I awoke in the MICU on Jan 22 with a tube down my throat having no idea what had transpired. I had lost 30lbs and could not walk. After another week in the MICU the intubation tube was removed and I was able to get out of bed with limited mobility. Soon after I was moved to a fast-track room where 3 days later I was discharged.
I've been home now for a little over 3 months (obviously) and doing much, much better. I am very, very lucky. A week out of the hospital and I was up and walking without the walker in spite of the 100mg of prednisone I was taking daily. When I saw my pulmonologist, Dr. Kenyan, my x-rays showed my lungs to be nearly healed. There were no signs of granulomas, only some slight scar tissue. My oxygen saturation was at 98%, which was very encouraging, and I had no pain when taking a deep breath. I've taken four doses of cytoxan so far. I seem to respond well to the drugs. Fortunately for me there was only some slight presentation in my kidneys. My creatinine level was 0.65 when I entered the hospital but rose to 1.3 by the time I was discharged. However, I was given large amounts of broad spectrum antibiotics and pain killers while in the hospital, so that's to be expected I suppose.
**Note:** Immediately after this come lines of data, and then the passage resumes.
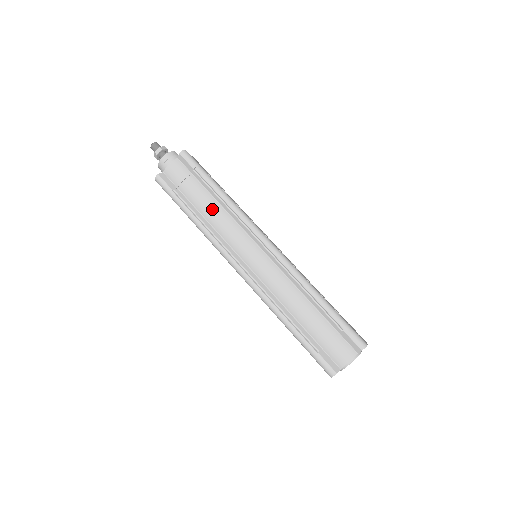
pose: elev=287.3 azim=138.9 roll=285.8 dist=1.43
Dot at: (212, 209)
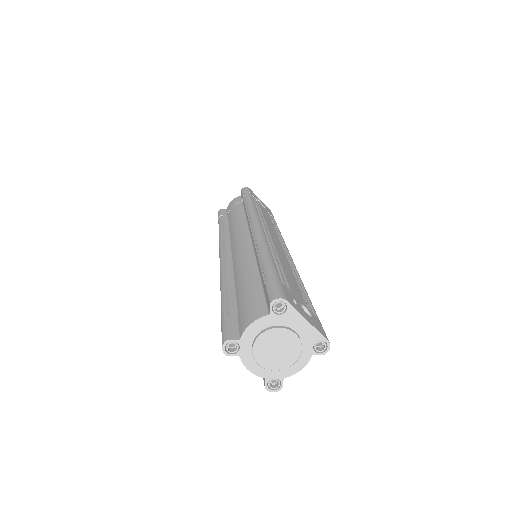
Dot at: (236, 217)
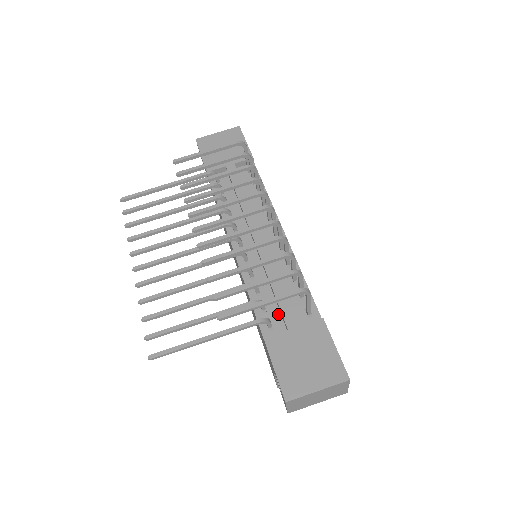
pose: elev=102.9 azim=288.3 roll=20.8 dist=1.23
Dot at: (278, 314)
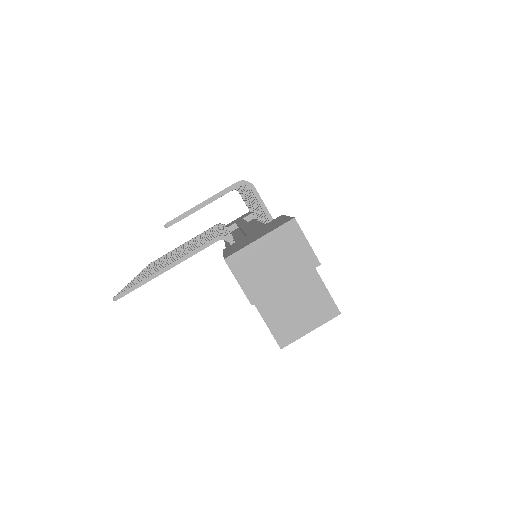
Dot at: occluded
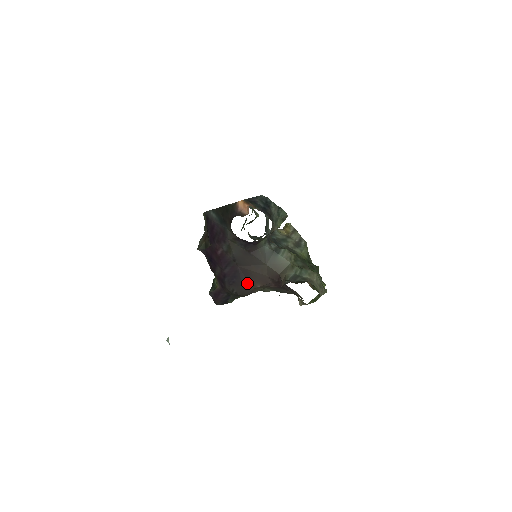
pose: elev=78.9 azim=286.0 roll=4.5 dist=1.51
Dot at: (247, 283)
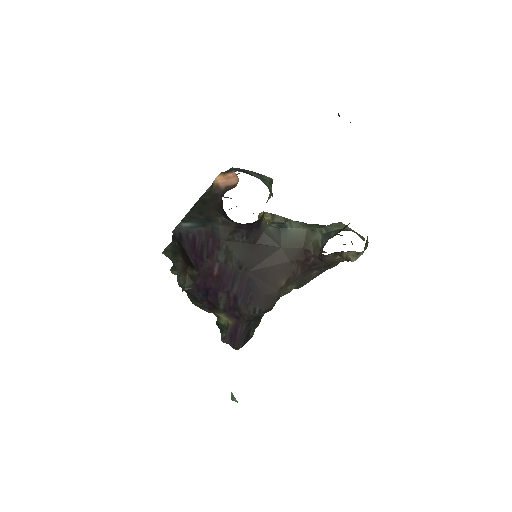
Dot at: (268, 288)
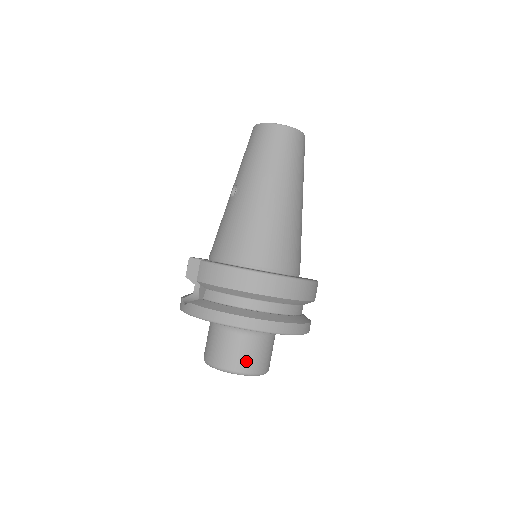
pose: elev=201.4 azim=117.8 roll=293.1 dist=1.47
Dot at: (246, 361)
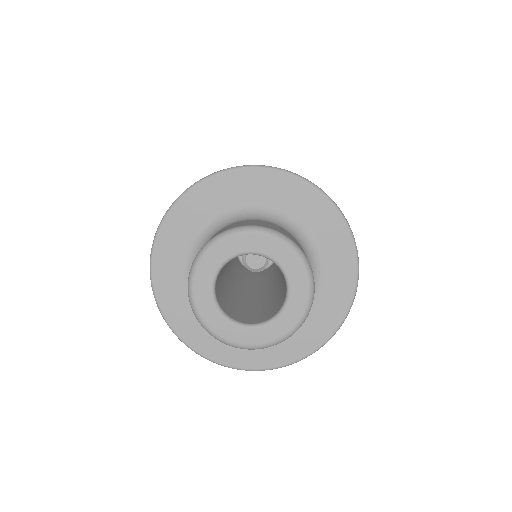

I'm currently taking these meds:
1500mg monthly cytoxan infusions.
60mg daily prednisone.
100mg daily dapsone.
50mg daily linsinopri.
weekly I take fosamax.
I also take these supplements:
Calcium and vitamin D three times a day.
2 IUs of vitamin D3.
600mg of magnesium in powdered form.
Since being discharged I placed myself voluntarily on a very strict diet to counteract a lot of the GI problems that are associated with both prednisone and cytoxan. I don't eat any dairy, eggs, grains, legumes, night shade plants, or sugar. I also stay away from starchy tubars like sweet potatoes. I drink about a gallon of water a day and about 2 when I take my cytoxan treatments. Because of this I haven't experienced the severe weight gain many report while on prednisone. Avoiding the glucose from eating starchy and dense carbohydrate foods like potatoes and bread has kept my blood sugar relatively low around 86-90, so I don't think I'll have to worry about induced diabetes.
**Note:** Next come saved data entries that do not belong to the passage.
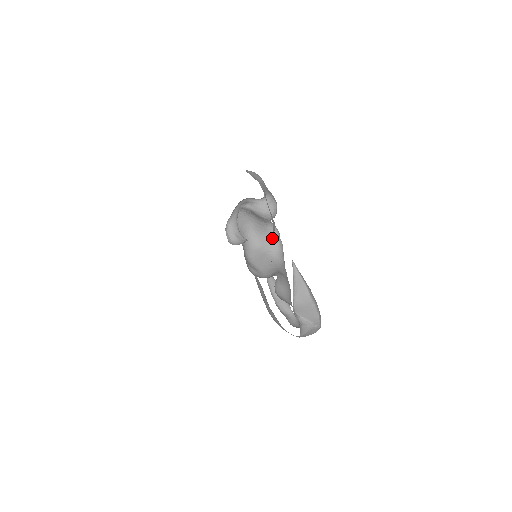
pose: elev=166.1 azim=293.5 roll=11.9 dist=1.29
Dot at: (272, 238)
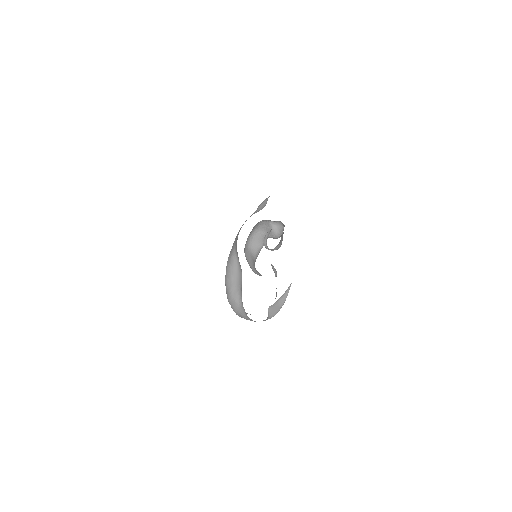
Dot at: (260, 247)
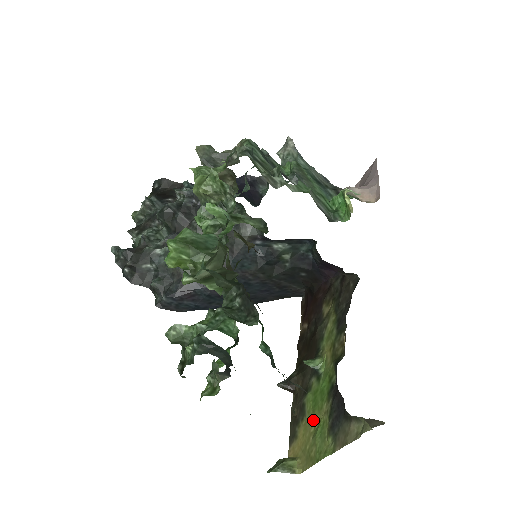
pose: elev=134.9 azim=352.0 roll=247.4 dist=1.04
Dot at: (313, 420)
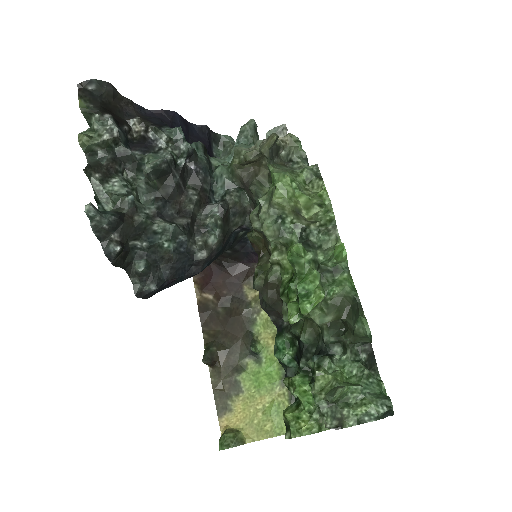
Dot at: (260, 399)
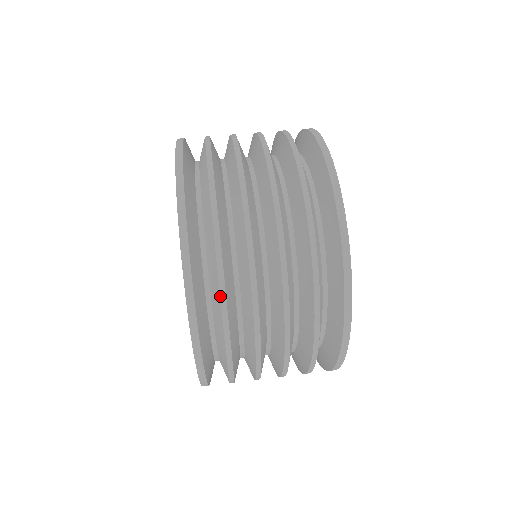
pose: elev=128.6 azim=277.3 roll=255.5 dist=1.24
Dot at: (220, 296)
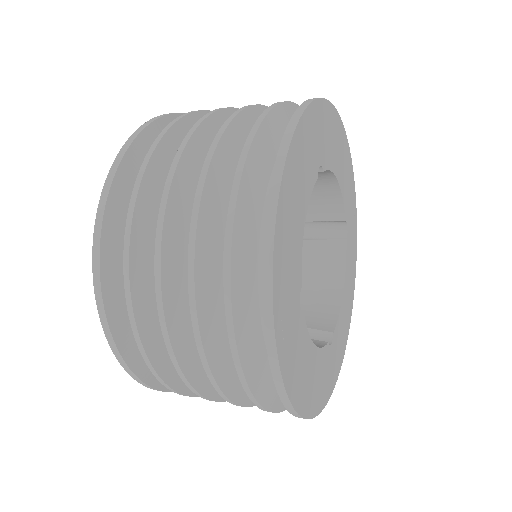
Dot at: (144, 161)
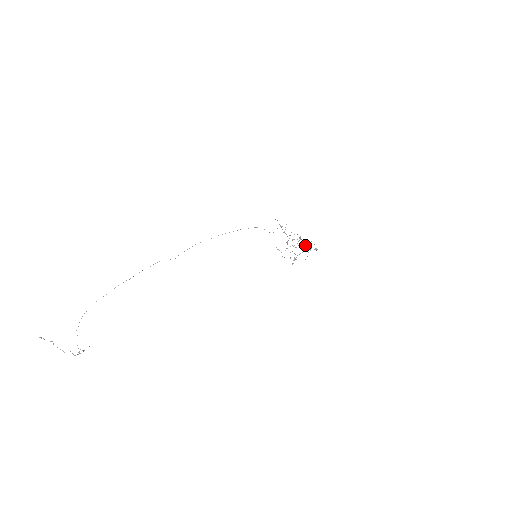
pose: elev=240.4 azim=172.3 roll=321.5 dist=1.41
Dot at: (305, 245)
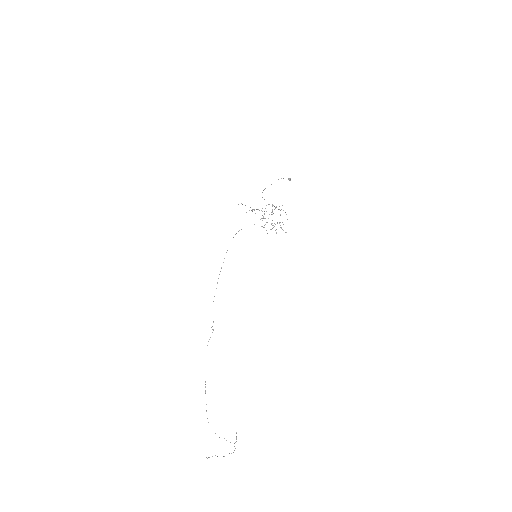
Dot at: (276, 207)
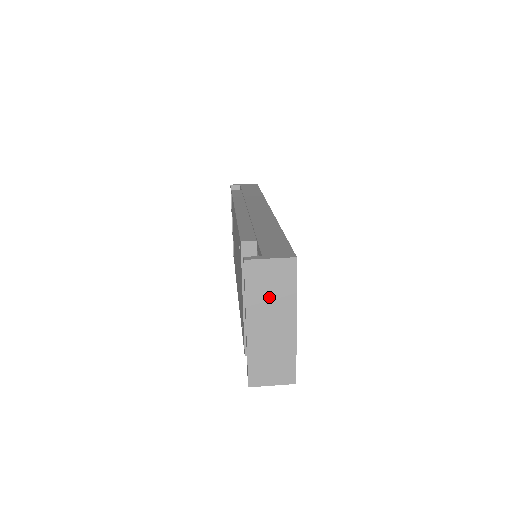
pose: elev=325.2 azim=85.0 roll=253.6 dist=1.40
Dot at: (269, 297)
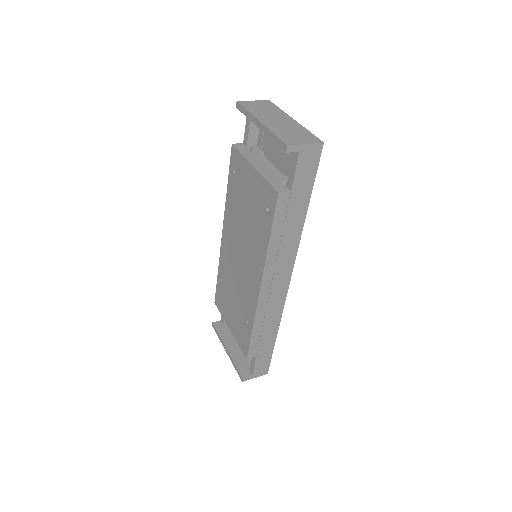
Dot at: (265, 112)
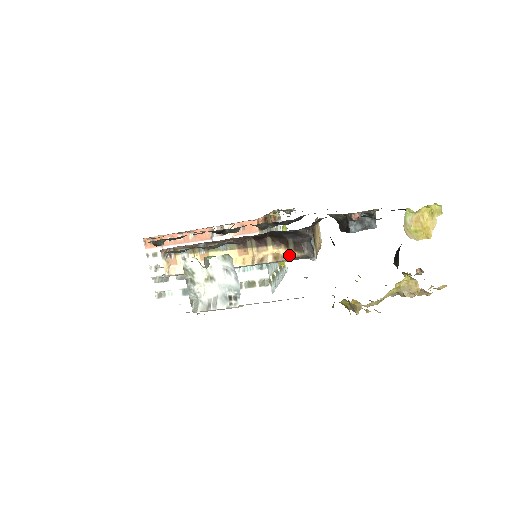
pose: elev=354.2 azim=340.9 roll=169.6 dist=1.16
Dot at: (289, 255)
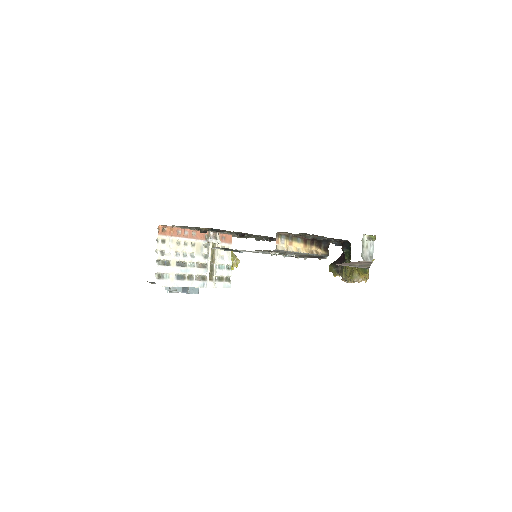
Dot at: (322, 252)
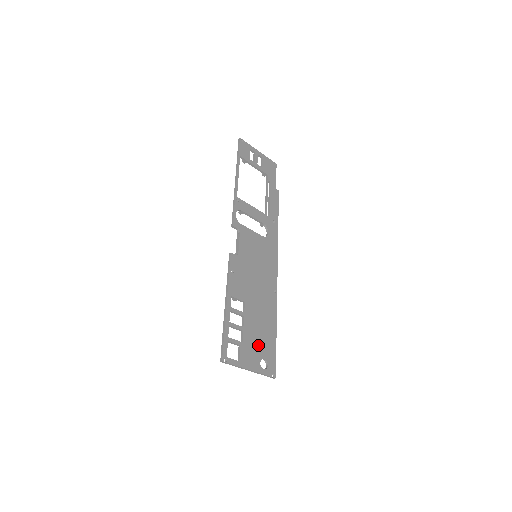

There's another reason for the strict diet. While doing research on the subject of autoimmune diseases my brother and I came upon new research into the connection between diet and autoimmune disease. Currently most doctors and WG specialists don't see diet as having anything to do with WG. However there have been several studies that show that both MS and rheumatoid arthritis can be put into remission through diet alone. And, seeing as the underlying disease process that causes the inflammation to occur in all autoimmune diseases are essentially the same, it follows that diet could have a similar impact on WG patients. Here's a pretty informative lecture on this topic by Dr. Loren Cordain - The Paleo Diet and Multiple Sclerosis (MS) (http://bit.ly/8XiCgz)
Well that's my story so far. I turned 31 in February and I'm greatfull for everyday I get to be here. I hope to be a valuable member to the WG community at large and am excited to have other people with WG to converse with. Take care and good health to you all.